The life of a military student

Gabriella Bomjardim

More stories from Gabriella Bomjardim


Brandon Giles

As a high school student focusing on both academics and enlisting to the military, there is a lot to balance for sustaining grades and following the process for join the military.

Recently, I swore into the Navy with an Oath of Enlistment, and quite honestly, it was one of the biggest milestones in my life so far. Being in high school is difficult enough with having to focus on academics; now add the process of enlisting in the military. Before I swore in, I faced many challenges with the process of enlisting. 

During my enlisting process, I had to go to the Military Entrance Processing Station (MEPS) multiple times. MEPS is a building staffed with military and civilian professionals who determine if a person’s physical qualifications and moral standards are ready for each branch of service, according to Goarmy. During my enlisting process, I had many absences and tardies due to me being at the recruiting station or MEPS. 

I started studying for the Armed Services Vocational Aptitude Battery (ASVAB) test my junior year and finally took the test going into my senior year. The test determines which range of military career a person is going to be able to apply to. My first visit to MEPS was when the absences and tardies had begun. Because I had to be at MEPS at five in the morning, I had to sleep in a hotel for at least two nights. During those nights, I got little sleep. I had homework for Advanced Placement (AP) classes, newspaper articles to write and videos to take notes from. I had to manage my time so that I could sleep early and avoid being tired for the MEPS the next morning. If military personnel caught you sleeping at MEPS they made you stand for the rest of the time you were in that location, meaning I could not risk going to sleep late those nights. 

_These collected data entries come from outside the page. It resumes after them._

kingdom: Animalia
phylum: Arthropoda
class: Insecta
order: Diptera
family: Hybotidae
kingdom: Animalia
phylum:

One thing that could’ve helped me during those nights was letting my teachers know beforehand that I was going to MEPS. That way, I would be able to go to sleep knowing my homework was done.

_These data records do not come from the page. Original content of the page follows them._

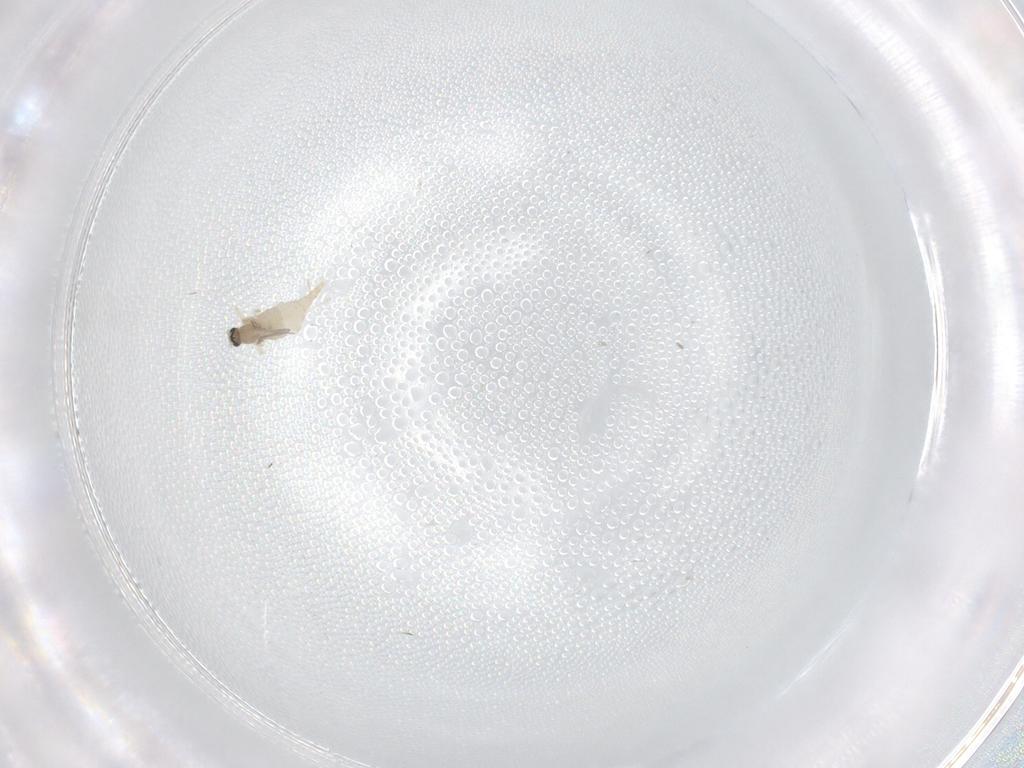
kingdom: Animalia
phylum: Arthropoda
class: Insecta
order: Diptera
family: Cecidomyiidae
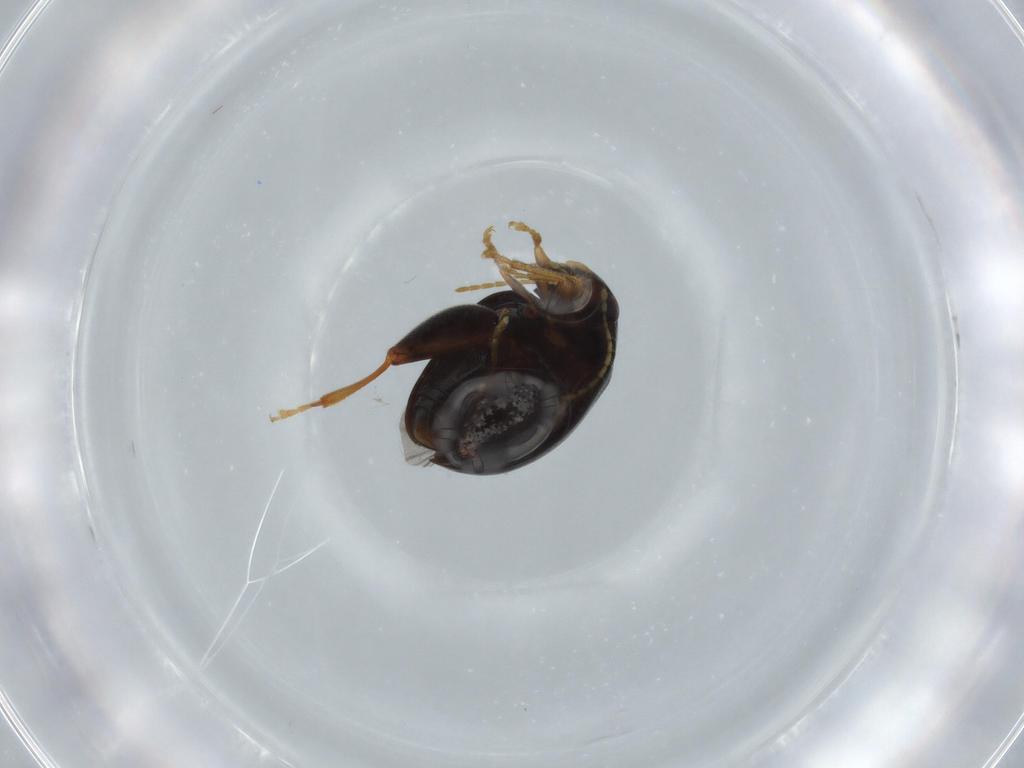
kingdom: Animalia
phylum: Arthropoda
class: Insecta
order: Coleoptera
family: Chrysomelidae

When I slept at the hotel, I had to wake up at three a.m. in order to make it in time for the bus. I used buses that took other candidates as well: people being shipped out to boot camp, others going to MEPS for their physical, and even the ASVAB test takers.

The first time I went to MEPS, it was to take my physical. From five a.m. to 11 a.m. I was supposed to get my ASVAB test, physical, fingerprints, and background check all done in that one visit. However, I was informed that day that I had to go back to MEPS again due to an issue with communication between my recruiter and I.

When I came back the next time, I was there from five a.m. to one p.m. I had to get a waiver to say that my condition was not going to affect me and my job. If I got declined for a waiver, then I could not join the Navy, and I would have to pick another branch, which I was not happy about. 

Luckily, the Navy is fast and I was able to get a waiver in the time span of 30 minutes. When I got the waiver that day, I was beyond happy; it meant I could get through the rest of the process that day. After the rest of my physical was completed, I chose my job. The Navy. 

It was the last time I would be in MEPS. That day, I returned to school during lunch and talked with my first four teachers to turn in all my homework.

The last time I had to leave school was for my Oath of Enlistment. I left my sixth period early that day and left for my recruiting station. During that time, I was blessed with the opportunity to get a better job in the Navy than the one my ASVAB score recommended. Of course, I had to get a one-point waiver—the process of asking the service to make an exception in your particular case—and I was able to go from a Yeomen, a desk job that works with personal information, to a Hospital Corpsman. This meant that I would now be in hospitals and clinics.

After that, I was done with being absent from school. I could focus on staying on track to make sure I graduate with my class. 

There are always pros and cons to the military, but being in the military comes with many benefits, such as health and dental insurance and education almost all paid for. 

This stepping stone is an exciting part of my life, especially since I have the opportunity to travel and make new friends. I cannot change anyone’s mind about where they want to go or what they want to do, but in the end, I highly recommend joining the military.